How do you fix yellow mint leaves? 

Once you’ve identified the root causes of mint leaves turning yellow, focus on countering the causative elements. You can fix yellow mint leaves by providing adequate sunlight and nitrogen and ensuring excellent drainage to avoid overwatering. Also, maintain sufficient moisture and eliminate garden weeds. Mint leaf yellowing treatment depends on the cause of the issue.

How do you fix overwatered mint? 

At this juncture, you’re no longer asking why does mint leaves turn yellow. That’s because you already know that poor drainage is among the leading causes of mint leaves turning yellow. Therefore, fixing overwatered mint requires a strategic drainage formation to eliminate the excess water. The drainage system should be friendly to avoid drying up the soil.

What does an overwatered mint plant look like? 

Overwatering interferes with the plant’s health, and yellowing of the mint plant leaves is a common symptom of overwatering the plant. And this happens due to root rot which interferes with nutrient absorption. 

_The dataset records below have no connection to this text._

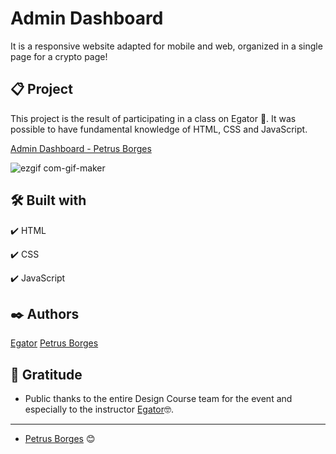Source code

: # Admin Dashboard

It is a responsive website adapted for mobile and web, organized in a single page for a crypto page!

## 📋 Project

This project is the result of participating in a class on Egator 🚀.
It was possible to have fundamental knowledge of HTML, CSS and JavaScript.

[Admin Dashboard - Petrus Borges](https://petrusborges-admin-dashboard.netlify.app)

![ezgif com-gif-maker](https://user-images.githubusercontent.com/105453766/171478554-ca2b2954-b0f0-461a-8202-1d40fe76aa9b.gif)

## 🛠️ Built with

✔️ HTML

✔️ CSS

✔️ JavaScript

## ✒️ Authors

[Egator](https://www.youtube.com/watch?v=FaBY9yAUtdg&list=PLfCPaSPS7QmFf9ugbdM5hB2zVTj0BkykR&index=2)
[Petrus Borges](https://github.com/PetrusBorges)

## 🎁 Gratitude

- Public thanks to the entire Design Course team for the event and especially to the instructor
  [Egator](https://www.youtube.com/watch?v=FaBY9yAUtdg&list=PLfCPaSPS7QmFf9ugbdM5hB2zVTj0BkykR&index=2)🤓.

---

- [Petrus Borges](https://www.linkedin.com/in/petrusborgesmachado/) 😊
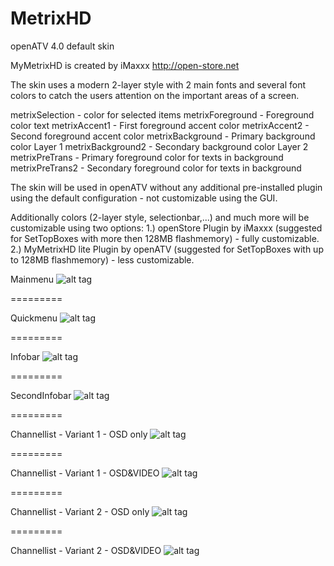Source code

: MetrixHD
========

openATV 4.0 default skin

MyMetrixHD is created by iMaxxx http://open-store.net

The skin uses a modern 2-layer style with 2 main fonts and several font colors to catch the users attention on the important areas of a screen.

metrixSelection - color for selected items
metrixForeground - Foreground color text
metrixAccent1 - First foreground accent color
metrixAccent2 - Second foreground accent color
metrixBackground - Primary background color Layer 1
metrixBackground2 - Secondary background color Layer 2
metrixPreTrans - Primary foreground color for texts in background
metrixPreTrans2 - Secondary foreground color for texts in background

The skin will be used in openATV without any additional pre-installed plugin using the default configuration - not customizable using the GUI.

Additionally colors (2-layer style, selectionbar,...) and much more will be customizable using two options:
1.) openStore Plugin by iMaxxx (suggested for SetTopBoxes with more then 128MB flashmemory) - fully customizable.
2.) MyMetrixHD lite Plugin by openATV (suggested for SetTopBoxes with up to 128MB flashmemory) - less customizable.


Mainmenu
![alt tag](https://raw.github.com/openatv/MetrixHD/master/MetrixHD-INFO/mainmenu.png)

=========

Quickmenu
![alt tag](https://raw.github.com/openatv/MetrixHD/master/MetrixHD-INFO/quickmenu.png)

=========

Infobar
![alt tag](https://raw.github.com/openatv/MetrixHD/master/MetrixHD-INFO/infobar.png)

=========

SecondInfobar
![alt tag](https://raw.github.com/openatv/MetrixHD/master/MetrixHD-INFO/secondinfobar.png)

=========

Channellist - Variant 1 - OSD only
![alt tag](https://raw.github.com/openatv/MetrixHD/master/MetrixHD-INFO/channelselection_variant_1_osd_only.png)

=========

Channellist - Variant 1 - OSD&VIDEO
![alt tag](https://raw.github.com/openatv/MetrixHD/master/MetrixHD-INFO/channelselection_variant_1.png)

=========

Channellist - Variant 2 - OSD only
![alt tag](https://raw.github.com/openatv/MetrixHD/master/MetrixHD-INFO/channelselection_variant_2_osd_only.png)

=========

Channellist - Variant 2 - OSD&VIDEO
![alt tag](https://raw.github.com/openatv/MetrixHD/master/MetrixHD-INFO/channelselection_variant_2.png)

Do mint leaves need much sunlight?

Experts recommend moderate exposure to sunlight. If you expose mint to excessive sunlight, ensure equal balance with the water supply. Naturally, plants thrive well in moderate sunlight since that is what photosynthesis is all about. Therefore, it is vital to keep the temperatures low, sunlight exposure reasonable, and water supply sufficient. 

Henry Mugambi

Henry Mugambi

Take a look at this guy. He's almost in his 40s, but he looks like he could be in his 20s. That's because he's a gardener—and a damn good one, too. He's been gardening since he was a little kid, and he loves nothing more than sharing his tips with others. He started blogging a few years ago, and his blog has since become a go-to source for gardening information. His audience trusts him because he knows his stuff, and he always offers sound advice that helps people get the most out of their gardens.